Maybe you’ve never been married. Maybe you just had a long-term girlfriend that suddenly broke up with you and you’re trying to understand what happened and how to successfully move forward. For you, consider this book a lesson in both why your breakup may have happened AND how you can avoid a ton of trouble with the women in your future (yes, there WILL be more women). Learn from all of us who have been there and done that. An ounce of prevention is worth a pound of cure, as they say.
In 2015, I started the website at dadstartingover.com as a way for me to write and talk about my experiences and my personal philosophies about relationships as I move forward in life. I continue to learn as I go. Creating the website and my regular articles were very much a form of therapy for me. Thankfully, I have received a healthy amount of emails and web traffic that continues to grow.

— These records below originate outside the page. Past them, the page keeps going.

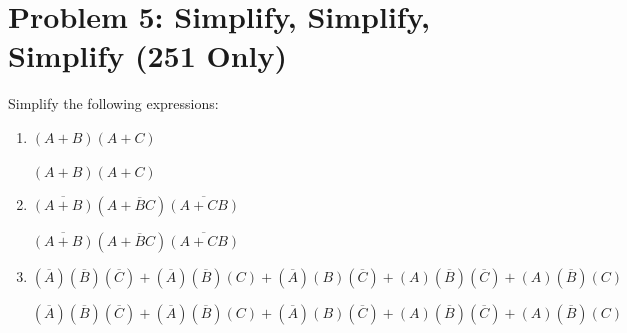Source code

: \section*{Problem 5: Simplify, Simplify, Simplify (251 Only)}
Simplify the following expressions:

\begin{enumerate}[label=(\alph*)]
\item $(A + B)(A + C)$

\begin{solution}
$(A + B)(A + C)$
\end{solution}

\item $\overline{(A + B)}(A + \overline{B}C)\overline{(A + CB)}$

\begin{solution}
$\overline{(A + B)}(A + \overline{B}C)\overline{(A + CB)}$
\end{solution}

\item $(\overline{A})(\overline{B})(\overline{C}) + (\overline{A})(\overline{B})(C) + (\overline{A})(B)(\overline{C}) + (A)(\overline{B})(\overline{C}) + (A)(\overline{B})(C)$

\begin{solution}
$(\overline{A})(\overline{B})(\overline{C}) + (\overline{A})(\overline{B})(C) + (\overline{A})(B)(\overline{C}) + (A)(\overline{B})(\overline{C}) + (A)(\overline{B})(C)$
\end{solution}

\end{enumerate}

There was and continues to be a growing demand for the material on my site. At the time of this writing, dadstartingover.com is at or near the top of search results for popular terms like “dead bedrooms”, “signs my wife cheated on me”, and “wife wants open marriage”. Thousands of men are online looking for answers they never thought they would need. Some men don’t like what they read on my site. It cuts a little too close to the bone for them. It’s not the warm and fuzzy solutions they were looking for. Yet, most men that contact me find the information valuable and eye-opening. The site gives them the extra oomph they need to come to terms with their situation and to begin the process of starting over.
Are you one of these men? You are not alone. Not by a longshot. Welcome to the club.